Clutch
Book of Bad Decisions
Weathermaker
★★★★
Clutch’s 12th studio release is as much about the men who make the music as it is the process of the music being made. Book of Bad Decisions may be their best decision yet.
Recorded in Nashville with Vance Powell (Seasick Steve, Arctic Monkeys, etc.), Powell spent time soaking up Clutch in their live element. He caught several shows, experiencing their sound from the audience to the stage. What resulted was taking this aesthetic back to the studio and creating a live-to-tape experience that is more in-the-moment than the band has constructed in the past, or at least since the dark obsessiveness of 2007’s From Beale Street to Oblivion.
Call it their Muscle Shoals or Detroit moment, the band continues to succeed in re-inventing their studio efforts as Book of Bad Decisions enacts a roughness, carefully selecting equipment to give their music a much deserved grit and muscle.
Going from Philip K. Dick on Psychic Warfare back to a bluesy swamp mantra of Southern rhetoric funded by a cataclysmic socio-political landscape, this album is everything you would expect and more, all seeded in American roots.

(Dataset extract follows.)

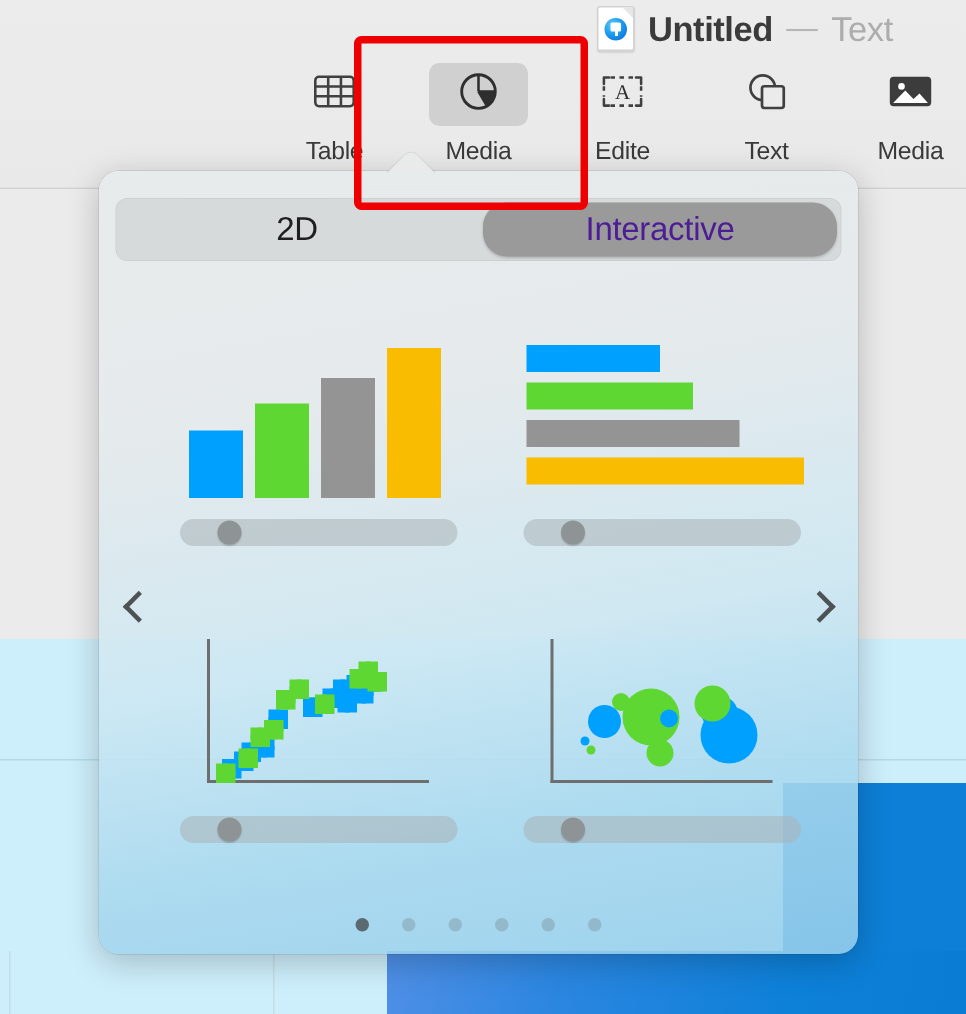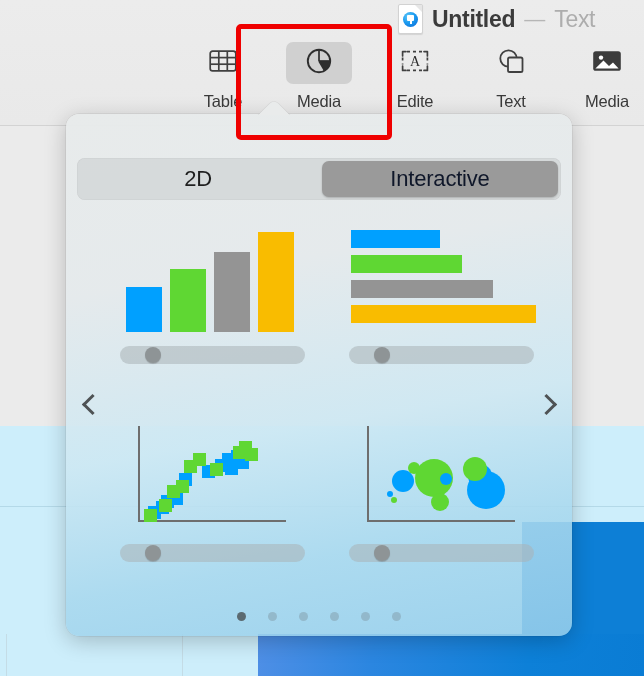"2D" .segmented { top: 44px -> 18px }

Clutch – In Walks Barbarella
“Are you cool? Well, I’m cool. Is everyone cool? Well, let’s get hot!” “How To Shake Hands” emerges from James Brown ethos and swirls a punk cyclone around our necks. The song is dizzying, but the outcome is a sweaty treble duster in essence. It’s one of many references that does not differentiate from the studio to the stage.
The surprise of this rather lengthy 15-song montage is the horn-dominated “In Walks Barbarella.” A saucy science fiction, Motown-driven, Tower of Power jam, the song is as loud as any Clutch power rocker. Factor in the bravado and sweat and it may be the highlight of this album.

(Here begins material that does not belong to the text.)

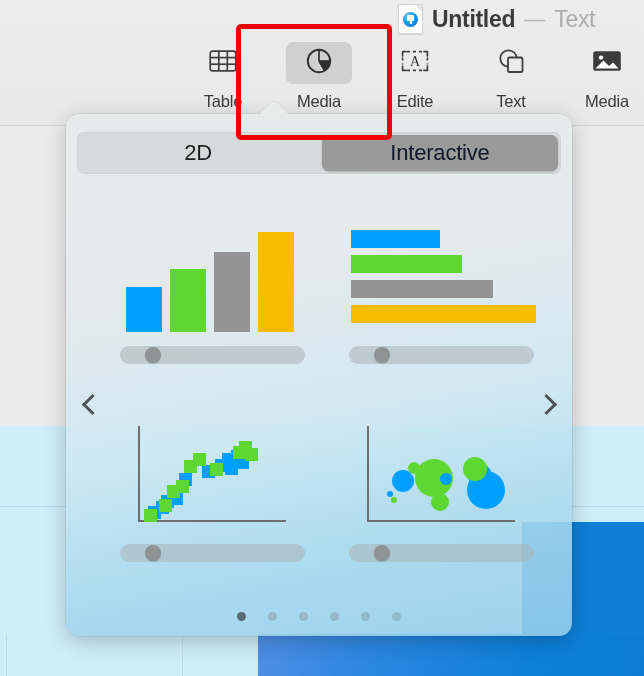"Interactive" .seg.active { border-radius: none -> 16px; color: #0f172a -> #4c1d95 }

The shining moment for me comes at the end of the album with “Paper & Strife.” The song may be a moderate post-three minute rocker with no spectacular stand-out moments, but it’s perfect in every way from Neil Fallon’s power vocals to Tim Sault’s freight train chords. This song shows off the way this band works together. The results show nothing but excellence coming from a group with an already exceptional career in rock and roll.
When I thought I could not have been impressed by Clutch’s work with album after album of rock muscle, in comes Book of Bad Decisions to prove me wrong.